Quinoa salad is a nutrient-packed dish that’s perfect for a quick and healthy lunch. This dish is high in protein, gluten-free, and filled with fresh vegetables, making it an ideal choice for those looking to maintain a balanced diet. With only 250 calories per serving, it’s light yet satisfying. Quinoa, often called a superfood, is rich in fiber, vitamins, and minerals that support overall well-being. For more healthy recipes, check out our Recipes Category. Learn more about quinoa’s benefits on Recipes.
Servings and Preparation Time
- Servings: 4
- Preparation Time: 10 minutes
- Cooking Time: 15 minutes
- Total Time: 25 minutes
Ingredients
- 1 cup quinoa, rinsed
- 2 cups water
- 1 cup cherry tomatoes, halved
- 1 cucumber, diced
- 1/4 cup red onion, finely chopped
- 1/2 cup feta cheese, crumbled
- 1/4 cup fresh parsley, chopped
- 1/4 cup olive oil
- 2 tablespoons fresh lemon juice
- Salt and pepper to taste
How to Make Healthy Quinoa Salad
Step 1: Cook the Quinoa
- In a medium-sized pot, combine quinoa and water. Bring to a boil, then reduce the heat to low.
- Cover and simmer for about 15 minutes or until the water is fully absorbed.
- Fluff the quinoa with a fork and let it cool.
Step2: Prepare the Vegetables
- While the quinoa is cooling, chop the cherry tomatoes, cucumber, red onion, and parsley.
- Place the vegetables in a large mixing bowl.
Step 3: Assemble the Salad
- Add the cooled quinoa to the bowl of vegetables.
- Sprinkle in the feta cheese.
- In a small bowl, whisk together olive oil, lemon juice, salt, and pepper.
- Pour the dressing over the quinoa mixture and toss well to combine.
Tips for the Perfect Quinoa Salad
- Rinse quinoa thoroughly before cooking to remove its natural bitterness.
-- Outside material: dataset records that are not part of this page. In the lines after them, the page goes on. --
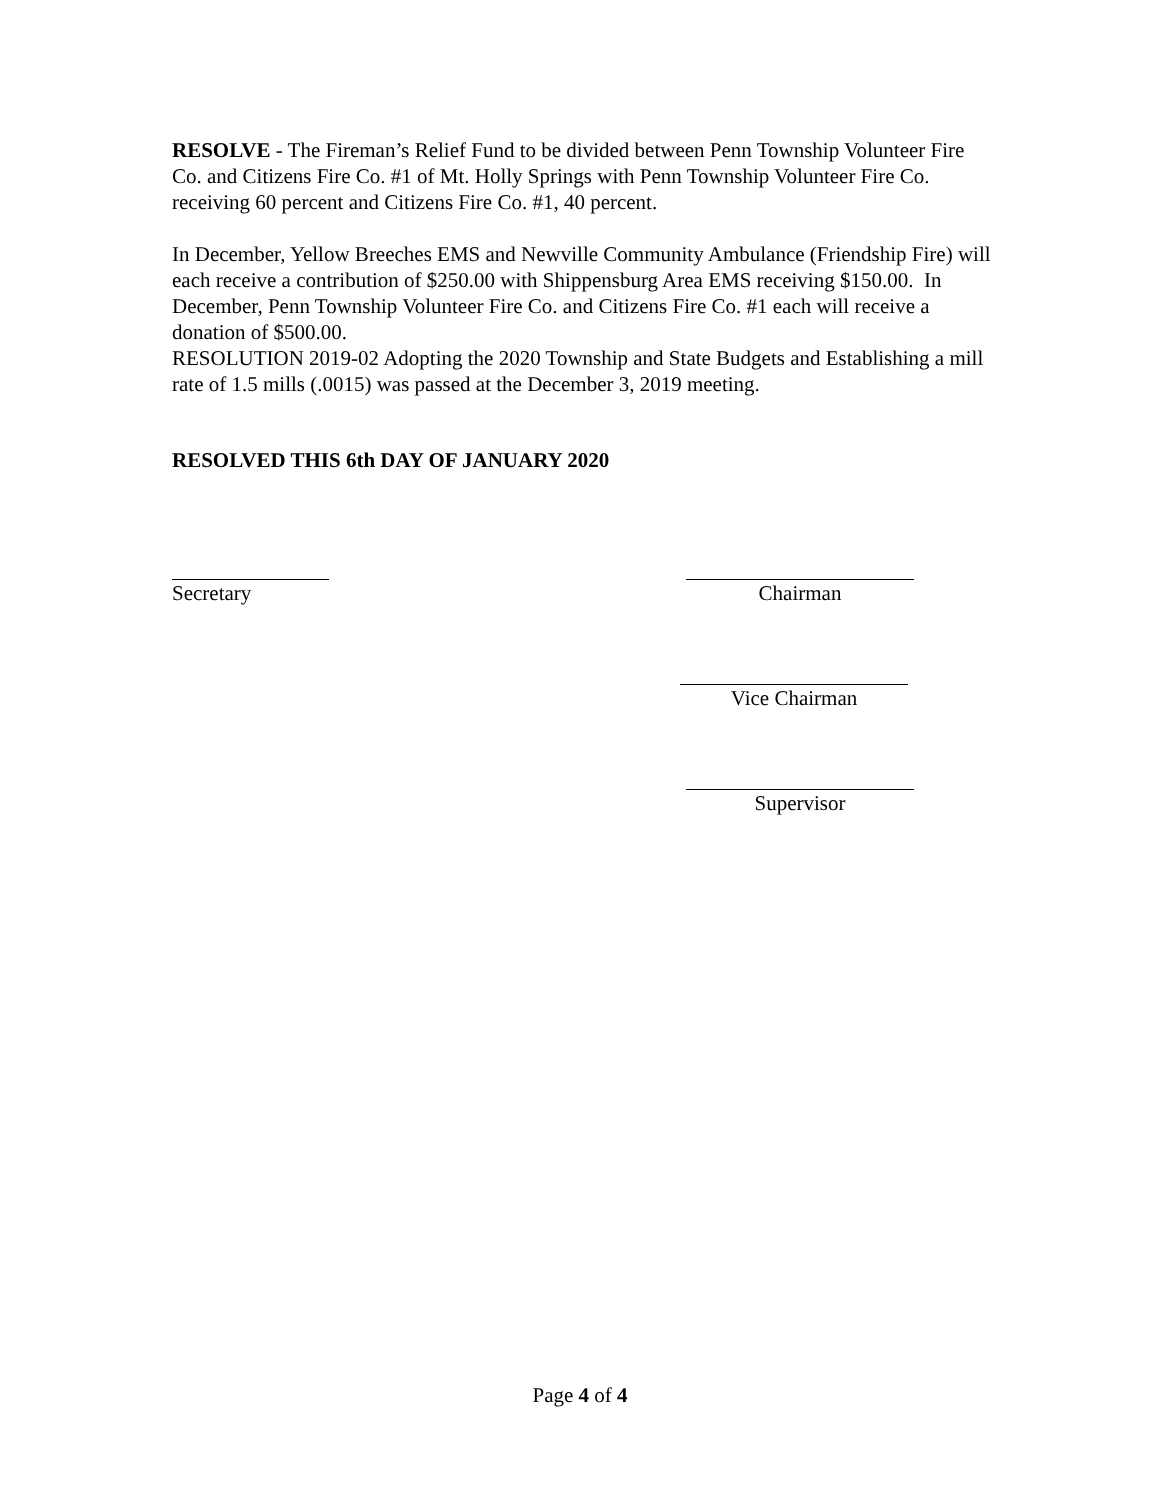RESOLVE - The Fireman’s Relief Fund to be divided between Penn Township Volunteer Fire Co. and Citizens Fire Co. #1 of Mt. Holly Springs with Penn Township Volunteer Fire Co. receiving 60 percent and Citizens Fire Co. #1, 40 percent.
In December, Yellow Breeches EMS and Newville Community Ambulance (Friendship Fire) will each receive a contribution of $250.00 with Shippensburg Area EMS receiving $150.00. In December, Penn Township Volunteer Fire Co. and Citizens Fire Co. #1 each will receive a donation of $500.00.
RESOLUTION 2019-02 Adopting the 2020 Township and State Budgets and Establishing a mill rate of 1.5 mills (.0015) was passed at the December 3, 2019 meeting.
RESOLVED THIS 6th DAY OF JANUARY 2020
Secretary Chairman
Vice Chairman
Supervisor
Page 4 of 4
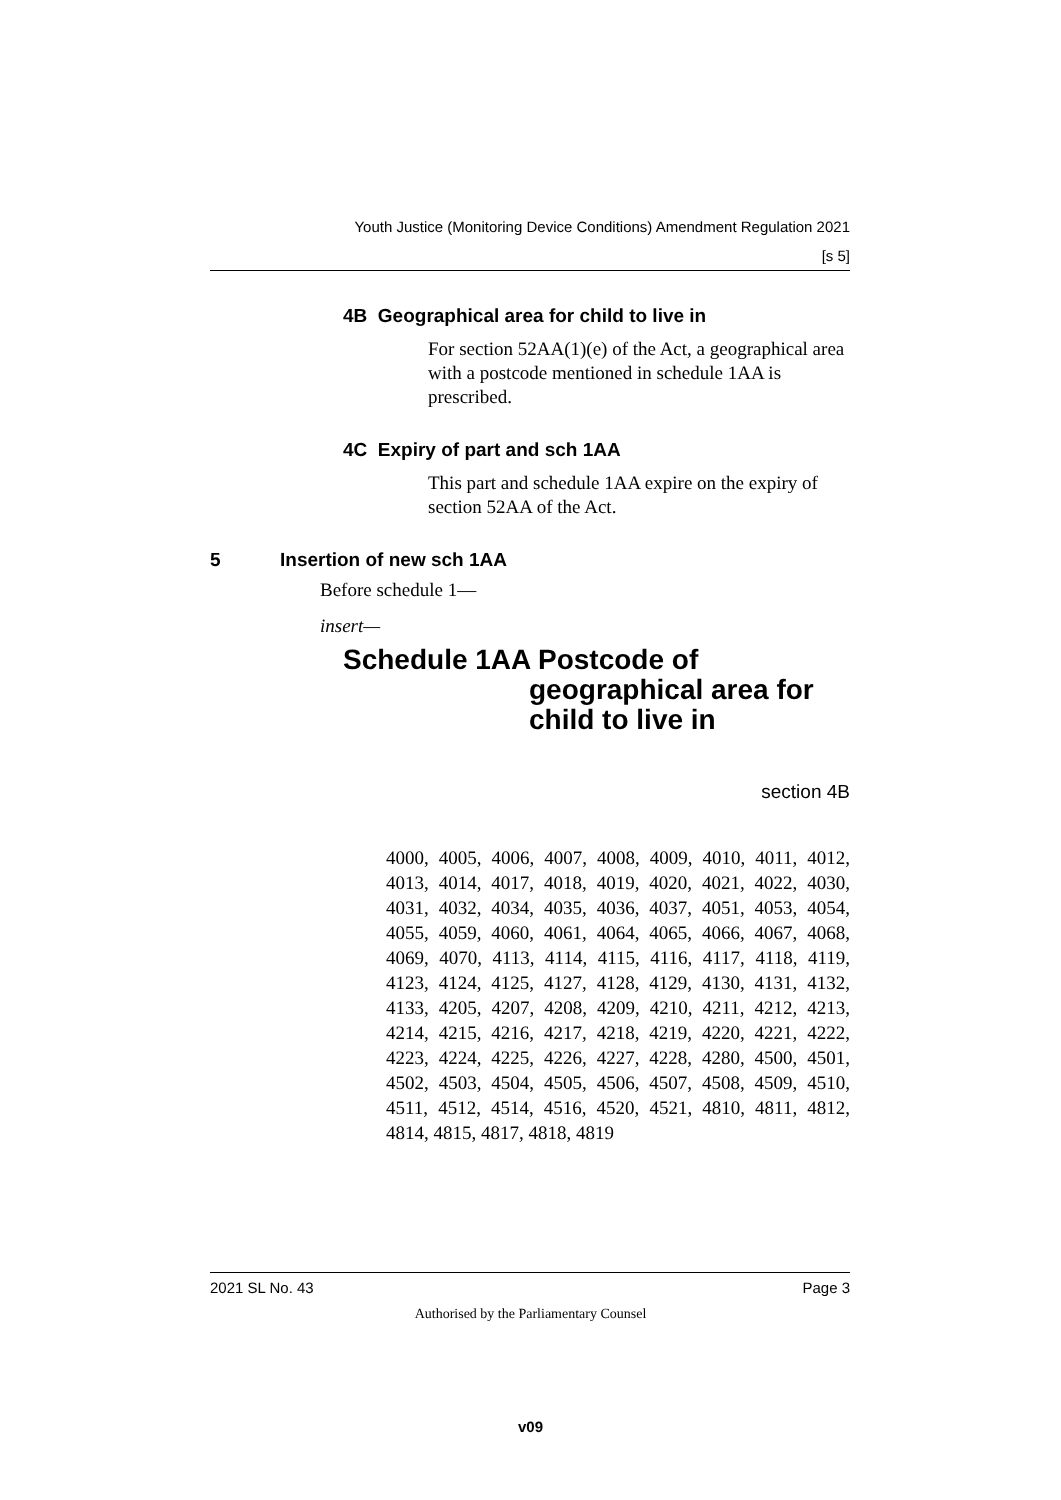Youth Justice (Monitoring Device Conditions) Amendment Regulation 2021
[s 5]
4B Geographical area for child to live in
For section 52AA(1)(e) of the Act, a geographical area with a postcode mentioned in schedule 1AA is prescribed.
4C Expiry of part and sch 1AA
This part and schedule 1AA expire on the expiry of section 52AA of the Act.
5 Insertion of new sch 1AA
Before schedule 1—
insert—
Schedule 1AA Postcode of
geographical area for
child to live in
section 4B
4000, 4005, 4006, 4007, 4008, 4009, 4010, 4011, 4012, 4013, 4014, 4017, 4018, 4019, 4020, 4021, 4022, 4030, 4031, 4032, 4034, 4035, 4036, 4037, 4051, 4053, 4054, 4055, 4059, 4060, 4061, 4064, 4065, 4066, 4067, 4068, 4069, 4070, 4113, 4114, 4115, 4116, 4117, 4118, 4119, 4123, 4124, 4125, 4127, 4128, 4129, 4130, 4131, 4132, 4133, 4205, 4207, 4208, 4209, 4210, 4211, 4212, 4213, 4214, 4215, 4216, 4217, 4218, 4219, 4220, 4221, 4222, 4223, 4224, 4225, 4226, 4227, 4228, 4280, 4500, 4501, 4502, 4503, 4504, 4505, 4506, 4507, 4508, 4509, 4510, 4511, 4512, 4514, 4516, 4520, 4521, 4810, 4811, 4812, 4814, 4815, 4817, 4818, 4819
2021 SL No. 43 Page 3
Authorised by the Parliamentary Counsel
v09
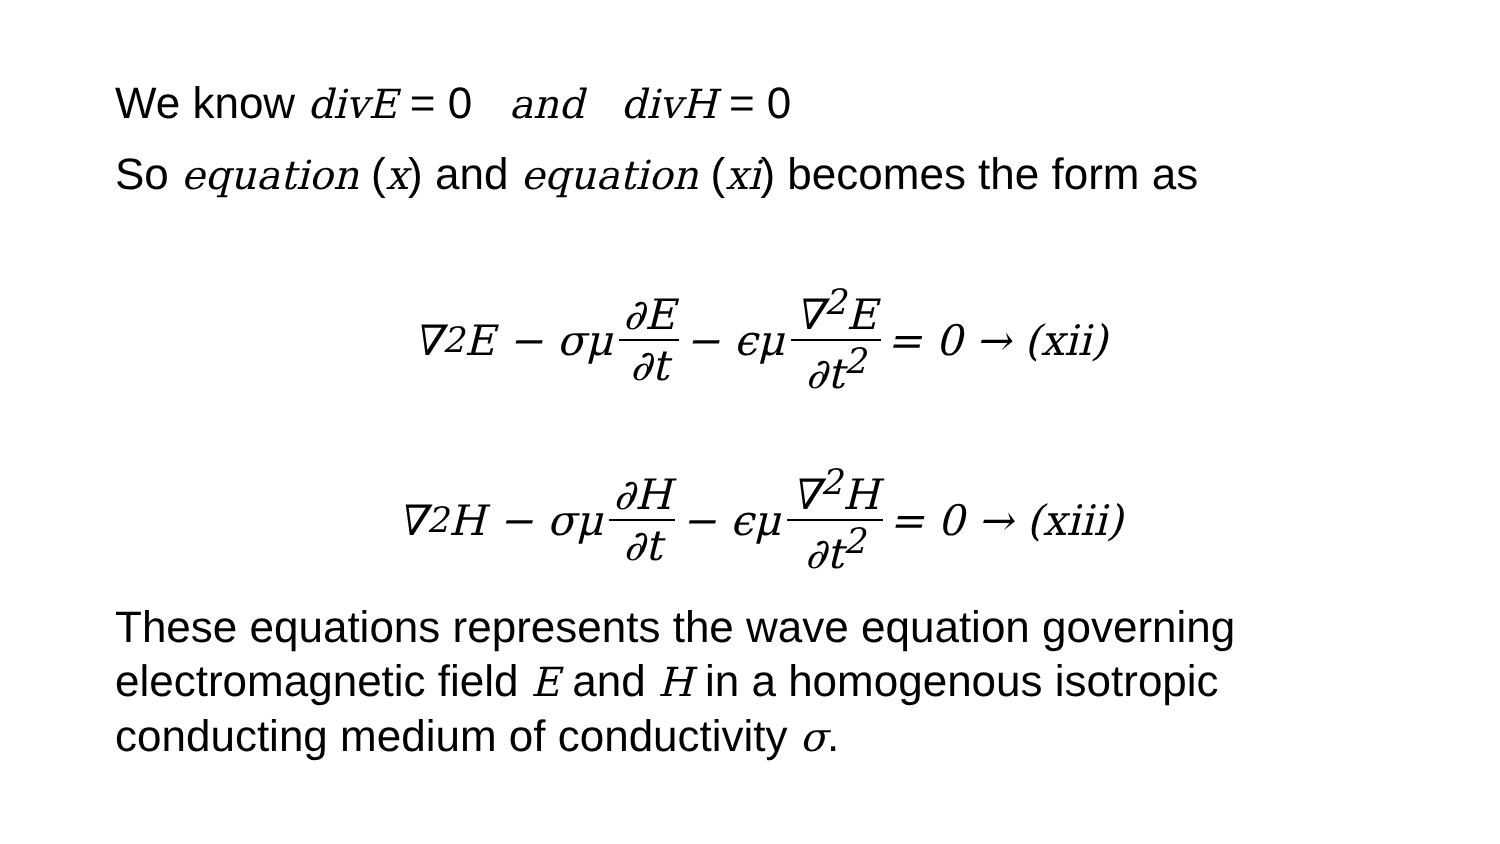We know divE = 0 and divH = 0
So equation (x) and equation (xi) becomes the form as
∇<sup>2</sup>E − σμ ∂E ∂t − ϵμ ∇<sup>2</sup>E ∂t<sup>2</sup> = 0 → (xii)
∇<sup>2</sup>H − σμ ∂H ∂t − ϵμ ∇<sup>2</sup>H ∂t<sup>2</sup> = 0 → (xiii)
These equations represents the wave equation governing electromagnetic field E and H in a homogenous isotropic conducting medium of conductivity σ.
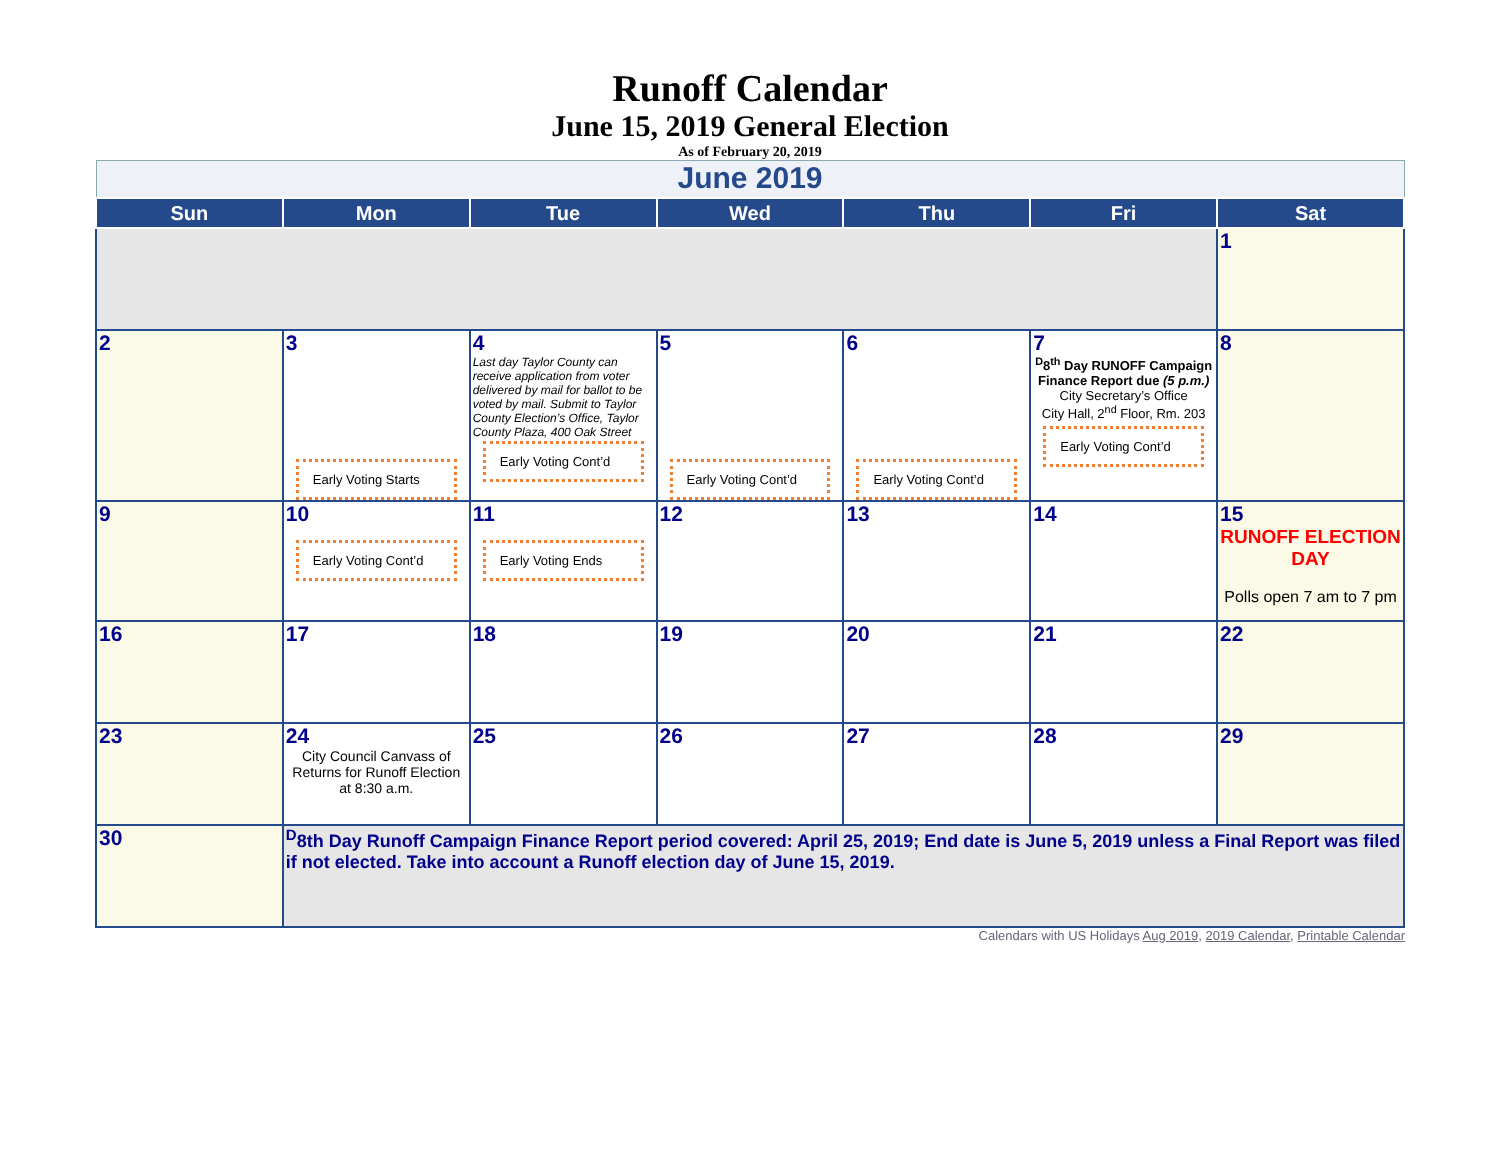Runoff Calendar
June 15, 2019 General Election
As of February 20, 2019
| June 2019 | | | | | | |
| Sun | Mon | Tue | Wed | Thu | Fri | Sat |
| | | | | | | 1 |
| 2 | 3 Early Voting Starts | 4 Last day Taylor County can receive application from voter delivered by mail for ballot to be voted by mail. Submit to Taylor County Election’s Office, Taylor County Plaza, 400 Oak Street Early Voting Cont’d | 5 Early Voting Cont’d | 6 Early Voting Cont’d | 7 <sup>D</sup>8<sup>th</sup> Day RUNOFF Campaign Finance Report due (5 p.m.) City Secretary’s Office City Hall, 2<sup>nd</sup> Floor, Rm. 203 Early Voting Cont’d | 8 |
| 9 | 10 Early Voting Cont’d | 11 Early Voting Ends | 12 | 13 | 14 | 15 RUNOFF ELECTION DAY Polls open 7 am to 7 pm |
| 16 | 17 | 18 | 19 | 20 | 21 | 22 |
| 23 | 24 City Council Canvass of Returns for Runoff Election at 8:30 a.m. | 25 | 26 | 27 | 28 | 29 |
| 30 | <sup>D</sup>8th Day Runoff Campaign Finance Report period covered: April 25, 2019; End date is June 5, 2019 unless a Final Report was filed if not elected. Take into account a Runoff election day of June 15, 2019. | | | | | |
Calendars with US Holidays Aug 2019, 2019 Calendar, Printable Calendar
- Use fresh lemon juice for a brighter flavor.
- Add extra protein by tossing in some grilled chicken or chickpeas.
- For added crunch, sprinkle toasted almonds or sunflower seeds on top.
Health Benefits of Quinoa
Quinoa is a complete protein, meaning it contains all nine essential amino acids. It’s also rich in antioxidants, which help combat inflammation. The fiber in quinoa promotes better digestion and helps regulate blood sugar levels. Additionally, it’s a great source of magnesium, which supports muscle and nerve function.
Feel free to add or remove ingredients according to your taste.